Morgan Stanley was fined $35 million from the Securities and Exchange Commission for “extensive failures to safeguard personal identifying information on its clients”, according to new reports. Federal regulators called it “astonishing” that Morgan Stanley mishandled sensitive data of over 15 million customers.
The SEC found that Morgan Stanley hired a moving company that “had no experience or expertise” in data destruction to decommission thousands of hard drives and servers. These hard drives were not wiped or properly “sanitized”, and ended up for sale on online auction sites – data intact.
It is believed that Morgan Stanley mishandled the customer data and hard drives since at least 2015.
Gurbir Grewal, director of the SEC’s enforcement division called Morgan Stanley’s “failures in this case astonishing.” He continued, “If not properly safeguarded, this sensitive information can end up in the wrong hands and have disastrous consequences for investors.”

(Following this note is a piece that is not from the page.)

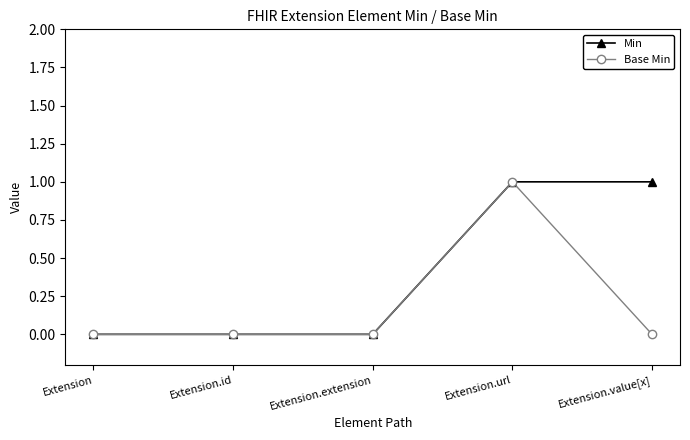

The value of Base Min at Extension.url is 1. True or false?

True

The investigation found that 42 servers containing unencrypted customer data and consumer report information went “missing.”
Yet, Morgan Stanley claims no sensitive data was exploited. They also agreed to pay the $35 million fine.
“We have previously notified applicable clients regarding these matters, which occurred several years ago, and have not detected any unauthorized access to, or misuse of, personal client information,” Morgan Stanley said in the statement.
But according to the New York Times, an information technology consultant in Oklahoma who bought some of the hard drives was indeed able to access the unencrypted customer data.
Morgan Stanley eventually bought the hard drives back from the consultant, per the Times.